Reached for comment, Andre Breton suggested that he could not comment at this time, being dead and all. But he referred us to this section of his Surrealist Manifesto  as performed in English by the Parlando Project. He further added “Vous pouvez cliquer sur le gadget du lecteur ci-dessous pour l’entendre.”

How to Make Speeches

I’m going to ask you to not read these notes yet. Listen to today’s audio piece first at least once. It’s short, two minutes long, it won’t take long. The audio player is at the bottom of this post.

OK, now you’re back and you’ve listened to the piece at least once. Do you think the words were written recently? Do think it’s a satire, some kind of sly Machiavellian comment on a particular modern politician?  Do you think it’s Donald Trump’s first draft of his recent speech to the Boy Scouts? Or perhaps is a secret litany of personal affirmations? It does at times seem like a twisted take on self-help.

So what is it?

It’s my quick and dirty attempt at a version of a section of the “Surrealist Manifesto”  written by André Breton in the early 1920s. The Manifesto  is sort of a grab bag, part a sincere plea for a deeper and broader application of imagination in art, part a catalog of examples of how unleashed imagination has already been applied, and part is indeed a parody of a certain genre of self-help, the kind published by occult gurus of the time.

Surrealist Manifesto cover

Not the Boy Scout manual

 
My piece is taken from that parody segment, and I’ve departed from conventional translations in two ways. First, to disguise it, I removed one phrase specifically mentioning Surrealism, and secondly, I’ve chosen my own idiosyncratic translation of the phrase “Peau de l’ours” in it. This is a condensed version an old and French saying, “Don’t sell the bear skin before you have it.” (a French version of “Don’t count your chickens before they hatch.”) Breton may have been using that cliché to contrast with the religious campaign-promise of heaven, but he also could have been refereeing to a hedge fund of his time which used that exact Peau de l’ours” name.
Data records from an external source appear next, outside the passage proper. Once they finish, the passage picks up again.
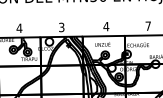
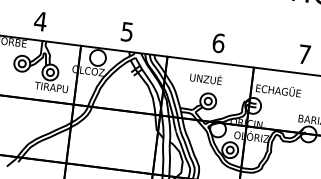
text: (61, 26) -> (127, 29), 3 -> 5
text: (106, 26) -> (219, 42), 4 -> 6

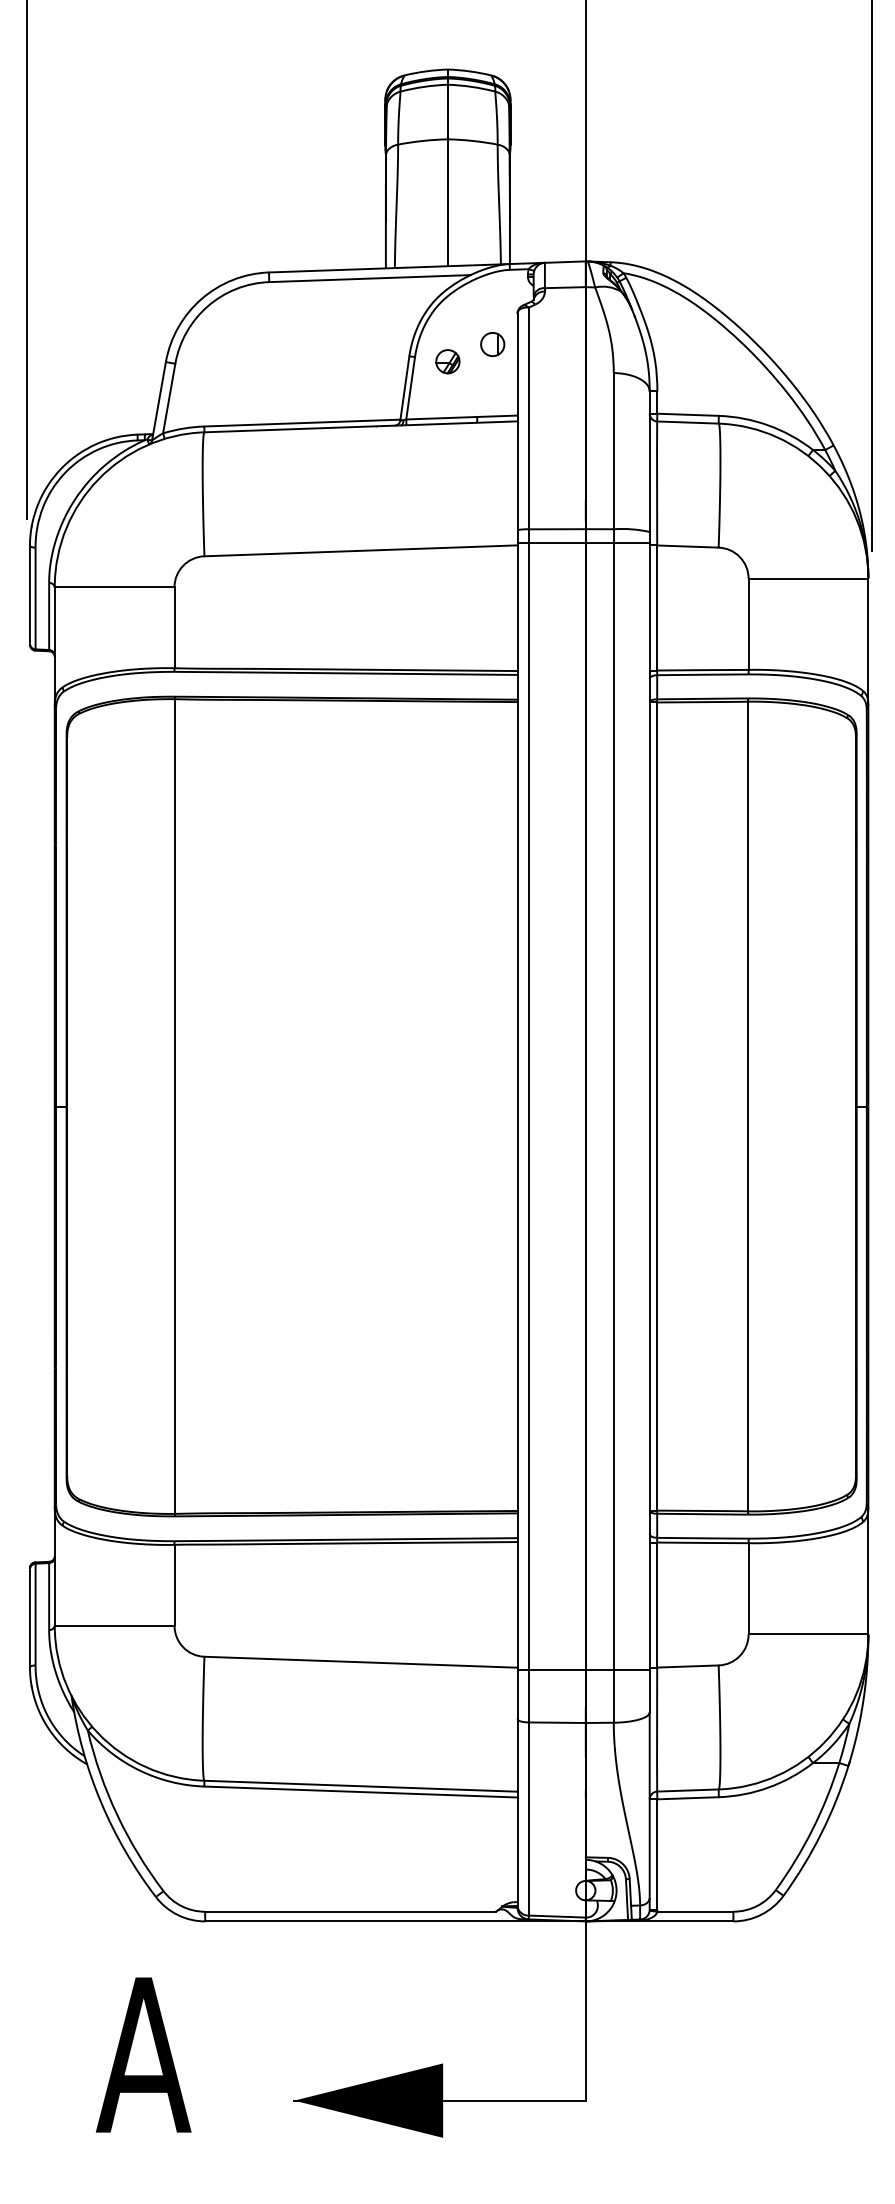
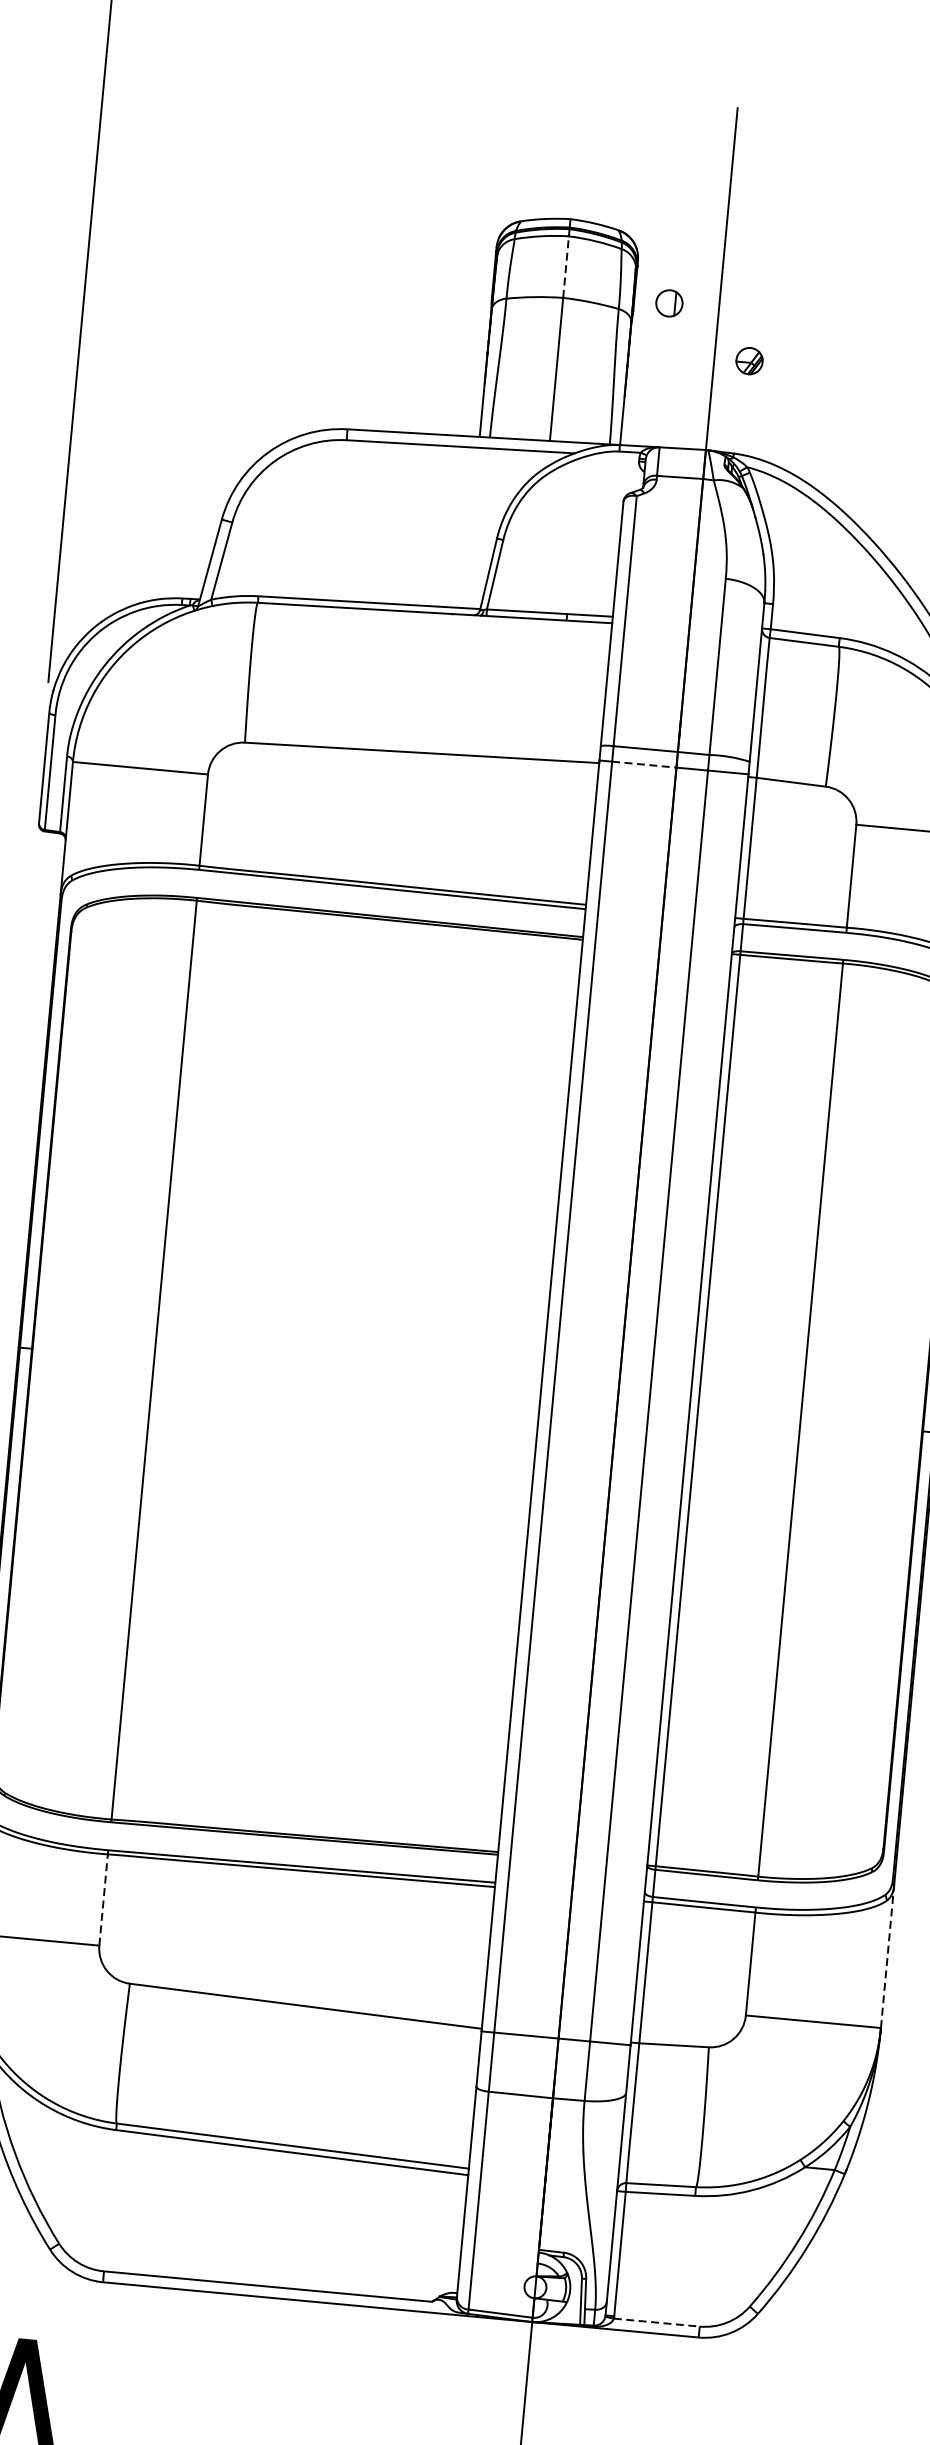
line: (447, 111) -> (565, 266), solid -> dashed
part: (492, 344) -> (669, 303), moved
part: (447, 361) -> (749, 360), moved
line: (557, 543) -> (644, 765), solid -> dashed
line: (868, 1571) -> (887, 1957), solid -> dashed
line: (174, 1584) -> (103, 1899), solid -> dashed
line: (695, 1911) -> (657, 2322), solid -> dashed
And critically, what the investor group bought (and later sold for tremendous profit) was modern French art. “Hedge fund” gave me both ideas in a way that would be meaningful to a 21st Century English speaker.

andre bretonDonald Trump

André Breton and perhaps the Surrealist Party’s first President, Donald Trump.

 
So Breton, as he often does in his pronouncements, is mixing the absurd, with recognizable satire, with sincere advice. But briefly, before I go, I ask you to think about a bigger question. What does it say that some modern artistic principles sound like they could be descriptions of Donald Trump’s (or other similar politicians) philosophy? Is it that Trump doesn’t have a philosophy, only that he finds excuses or rationalizations? For past politicians, we would say they lack a sense of irony, but Trump speaks ironically so often that one wonders if there’s a word for unconscious irony. Could it mean that the sincere iconoclastic individualism and commitment to their own personal freedom that 20th Century artists thought they needed as a corrective to disasters like WWI and a restrictive society and its expectations, is now leaching upward to more powerful men in conventional professions?